Exercise brief: Would you copy all lines in the data that contain the word "wall"?

─── Material shown

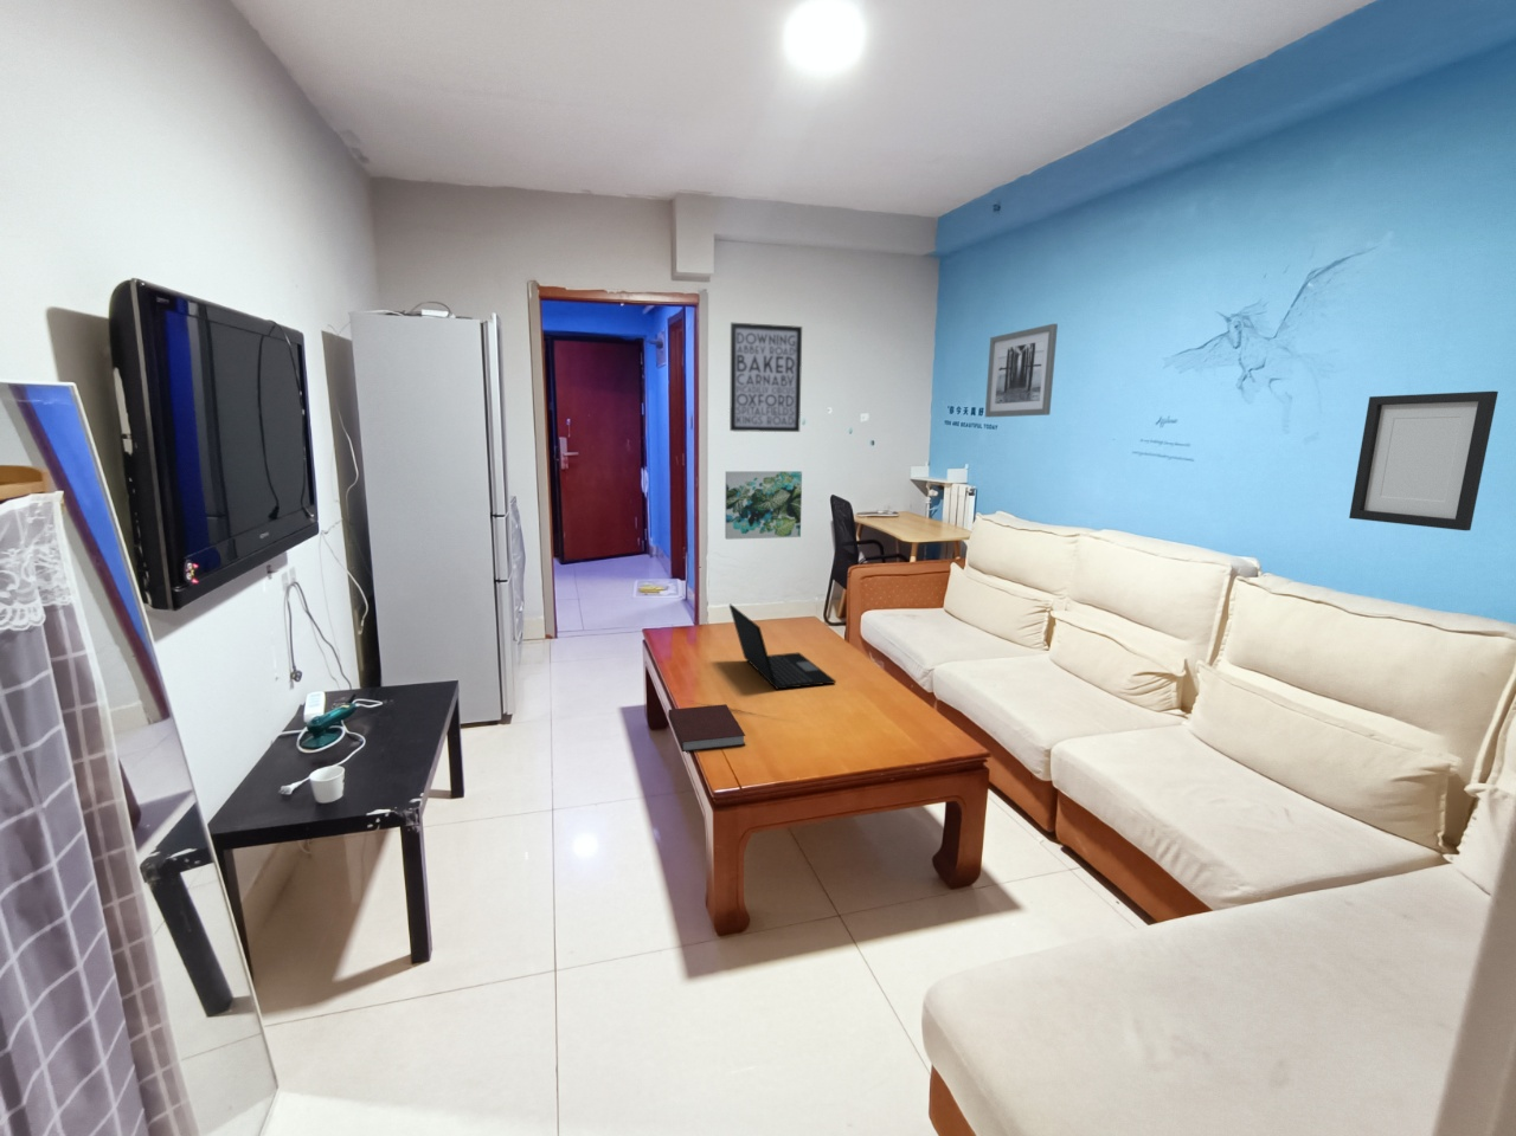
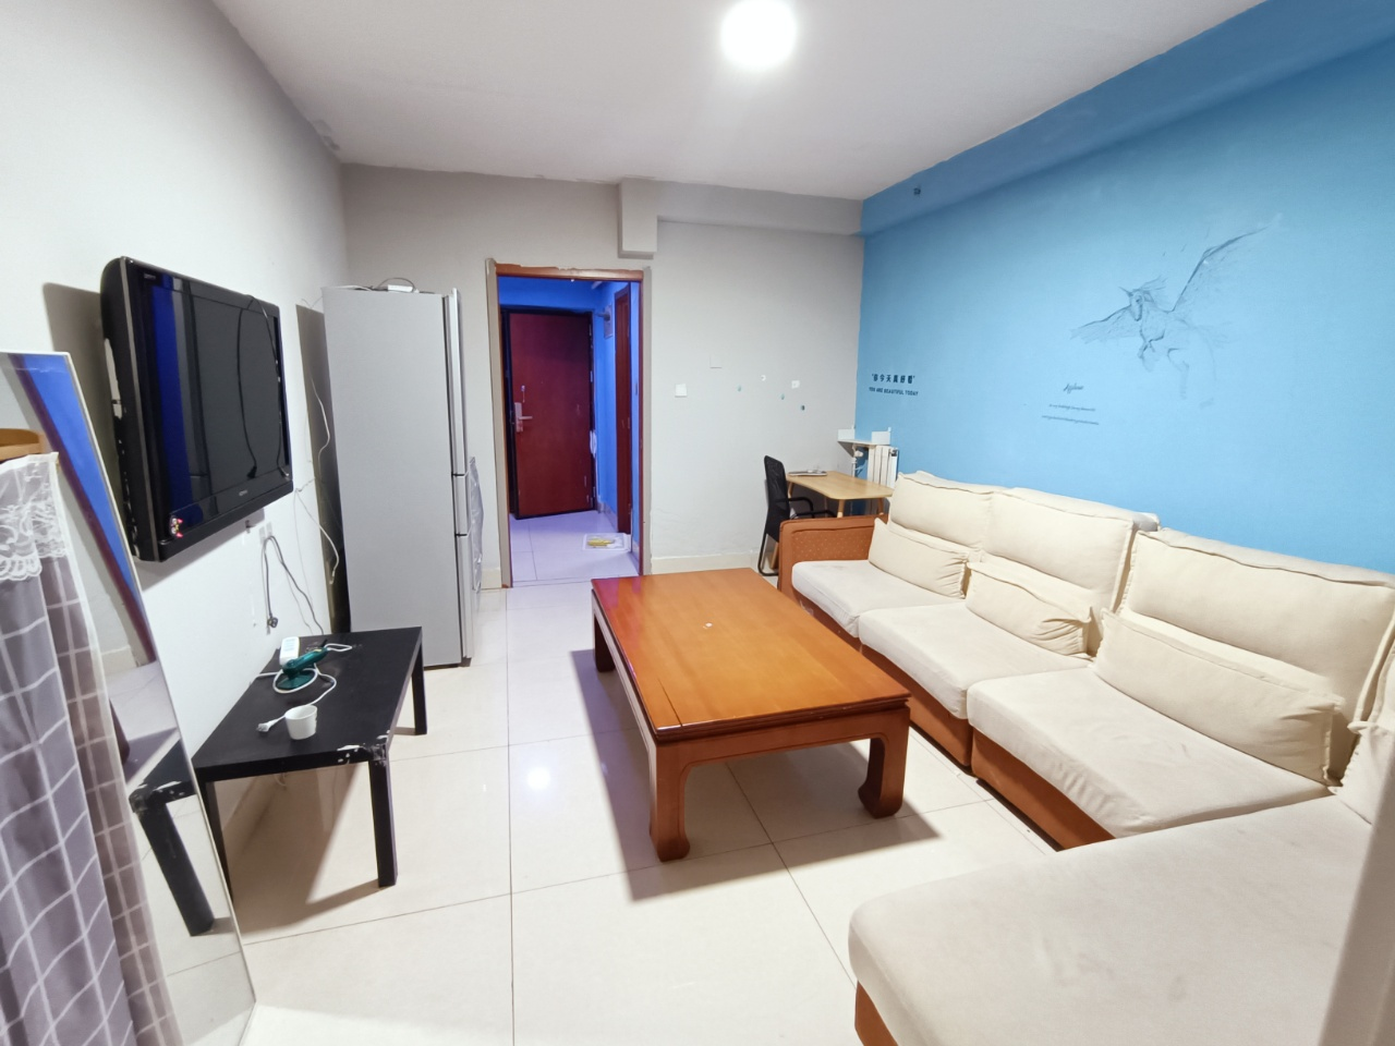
- notebook [667,703,746,753]
- laptop [728,604,837,691]
- picture frame [1348,390,1499,531]
- wall art [723,470,803,541]
- wall art [985,323,1059,418]
- wall art [728,322,803,433]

──────

Finished exercise:
- wall art [723,470,803,541]
- wall art [985,323,1059,418]
- wall art [728,322,803,433]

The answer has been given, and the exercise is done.